Full Report
Gaming publishing giant Electronic Art (EA games) has lost 780 GB of sensitive gaming data in a recent data breach.
Analysis Summary
# Incident Report: EA Games Sensitive Data Theft via Slack Session Hijacking
## Executive Summary
Electronic Arts (EA Games) suffered a significant data breach resulting in the exfiltration of approximately 780 GB of sensitive data, including source code for the Frostbite engine and an SDK. The initial compromise leveraged stolen employee cookies to hijack a Slack session, followed by a successful social engineering attack against the IT department to bypass MFA. The stolen data is currently being sold on the dark web for an estimated \$28 million, posing a high risk for the creation of sophisticated gaming cheats.
## Incident Details
- Discovery Date: Not explicitly stated, but occurred prior to the data being posted for sale (June 2021 context).
- Incident Date: Prior to June 15, 2021 (date of article publication).
- Affected Organization: Electronic Arts (EA Games)
- Sector: Gaming / Video Game Development
- Geography: Headquarters in Redwood City, California (USA)
## Timeline of Events
### Initial Access
- Date/Time: Unknown precise time.
- Vector: Compromised employee credentials/session cookies.
- Details: Attackers reportedly purchased stolen employee cookies linked to EA's Slack channel for \$10.
### Lateral Movement
- Date/Time: Immediately following initial access and successful MFA bypass.
- Details: Upon gaining access via Slack, attackers impersonated a compromised employee who claimed to have lost their phone. They successfully convinced an IT representative to assist with multifactor authentication bypass, allowing them to access the corporate network and ultimately obtain the sensitive data.
### Data Exfiltration/Impact
- Date/Time: Post-MFA bypass.
- Details: Approximately 780 GB of sensitive data was stolen, including source codes for multiple EA games built on the Frostbite engine, Software Development Kits (SDKs), and property gaming frameworks.
### Detection & Response
- Date/Time: Detection occurred when the stolen data was posted for sale on a dark web forum.
- Details: Response actions are not detailed beyond the public acknowledgement/reporting of the breach.
## Attack Methodology
- Initial Access: Stolen session cookies leading to Slack access.
- Persistence: Not explicitly detailed, but required sustained access to perform bulk data exfiltration.
- Privilege Escalation: Successful social engineering of the IT helpdesk to bypass Multi-Factor Authentication ($\text{MFA}$).
- Defense Evasion: Exploiting IT procedures for MFA reset/assistance.
- Credential Access: Acquisition of session cookies on the black market.
- Discovery: Not explicitly detailed, but likely involved reconnaissance of the internal network post-login.
- Lateral Movement: Gaining access from the compromised Slack session to broader corporate network resources containing the source code repositories.
- Collection: Gathering 780 GB of sensitive development assets.
- Exfiltration: Data was posted on a dark web forum for sale.
- Impact: Potential for creation of malicious gaming cheats using Frostbite engine/FIFA 21 source code.
## Impact Assessment
- Financial: Data marketed for \$28 million on the dark web. Potential downstream financial impact from exploit development.

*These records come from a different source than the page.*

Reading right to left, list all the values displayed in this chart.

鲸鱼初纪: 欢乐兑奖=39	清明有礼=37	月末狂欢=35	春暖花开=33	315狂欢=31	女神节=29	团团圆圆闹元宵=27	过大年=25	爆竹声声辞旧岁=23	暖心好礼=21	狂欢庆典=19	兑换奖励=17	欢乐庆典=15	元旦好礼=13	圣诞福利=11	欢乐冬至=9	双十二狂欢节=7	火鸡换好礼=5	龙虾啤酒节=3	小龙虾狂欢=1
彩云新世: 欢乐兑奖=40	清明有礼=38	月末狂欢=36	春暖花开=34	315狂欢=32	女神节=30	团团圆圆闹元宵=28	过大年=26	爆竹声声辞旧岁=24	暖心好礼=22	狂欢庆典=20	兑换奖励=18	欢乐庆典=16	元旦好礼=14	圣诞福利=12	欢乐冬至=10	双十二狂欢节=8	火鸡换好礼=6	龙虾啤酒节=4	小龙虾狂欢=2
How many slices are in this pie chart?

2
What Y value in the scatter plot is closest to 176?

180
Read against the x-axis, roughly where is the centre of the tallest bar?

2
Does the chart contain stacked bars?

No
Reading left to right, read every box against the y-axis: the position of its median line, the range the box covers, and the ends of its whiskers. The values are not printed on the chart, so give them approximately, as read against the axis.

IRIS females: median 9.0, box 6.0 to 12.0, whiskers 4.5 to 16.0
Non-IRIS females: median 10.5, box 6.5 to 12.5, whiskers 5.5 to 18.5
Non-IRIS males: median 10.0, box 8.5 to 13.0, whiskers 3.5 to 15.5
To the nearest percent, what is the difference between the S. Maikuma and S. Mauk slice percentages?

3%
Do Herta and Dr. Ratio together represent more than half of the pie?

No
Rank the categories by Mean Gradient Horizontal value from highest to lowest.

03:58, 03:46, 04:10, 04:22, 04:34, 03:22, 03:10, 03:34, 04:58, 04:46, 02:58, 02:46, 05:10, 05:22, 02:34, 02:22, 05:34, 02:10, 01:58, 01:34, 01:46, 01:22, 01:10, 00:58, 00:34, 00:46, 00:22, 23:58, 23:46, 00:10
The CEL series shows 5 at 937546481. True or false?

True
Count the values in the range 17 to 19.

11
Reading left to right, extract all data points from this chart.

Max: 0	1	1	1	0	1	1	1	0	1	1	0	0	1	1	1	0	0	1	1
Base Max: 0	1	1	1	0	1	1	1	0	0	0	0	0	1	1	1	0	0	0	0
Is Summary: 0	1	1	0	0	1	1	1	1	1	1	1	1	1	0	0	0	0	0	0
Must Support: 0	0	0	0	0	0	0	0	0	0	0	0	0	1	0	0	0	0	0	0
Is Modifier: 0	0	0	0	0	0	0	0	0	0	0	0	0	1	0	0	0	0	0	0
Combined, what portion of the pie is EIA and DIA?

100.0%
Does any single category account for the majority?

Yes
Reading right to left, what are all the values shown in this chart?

- Data Breach: 780 GB of sensitive data, including source code for the Frostbite engine, SDKs, and property gaming frameworks.
- Operational: Unspecified operational disruption, but the theft of core engine source code is highly significant.
- Reputational: Damage to the reputation of the gaming giant, Electronic Arts.
## Indicators of Compromise
- Network indicators: (None explicitly provided in a defanged format)
- File indicators: Stolen Source Code artifacts (Frostbite, FIFA 21).
- Behavioral indicators: Successful social engineering of IT staff resulting in unauthorized MFA reset/bypass.
## Response Actions
- Containment: Not detailed.
- Eradication: Not detailed.
- Recovery: Not detailed beyond the public statement that EA Games asserted users should not suffer privacy breaches.
## Lessons Learned
- The security posture around third-party services (like Slack) using cookies is critical, as compromised cookies can lead directly to initial access.
- The process for IT support to assist users with MFA resets or logins must be highly scrutinized, as this was the critical pivot point for lateral movement.
- Source code repositories represent an extremely high-value target for threat actors targeting the gaming industry due to the potential for creating lucrative cheating tools.
## Recommendations
- Immediately review and significantly tighten the process for MFA reset and device recovery, requiring multi-level verification outside of the primary communication channel being compromised.
- Implement stricter controls (e.g., Zero Trust architecture) to limit access based on the initial point of entry (Slack session), preventing immediate pivot to core development resources.
- Enhance security monitoring around the use of session cookies and suspicious login attempts originating from previously known compromised credentials.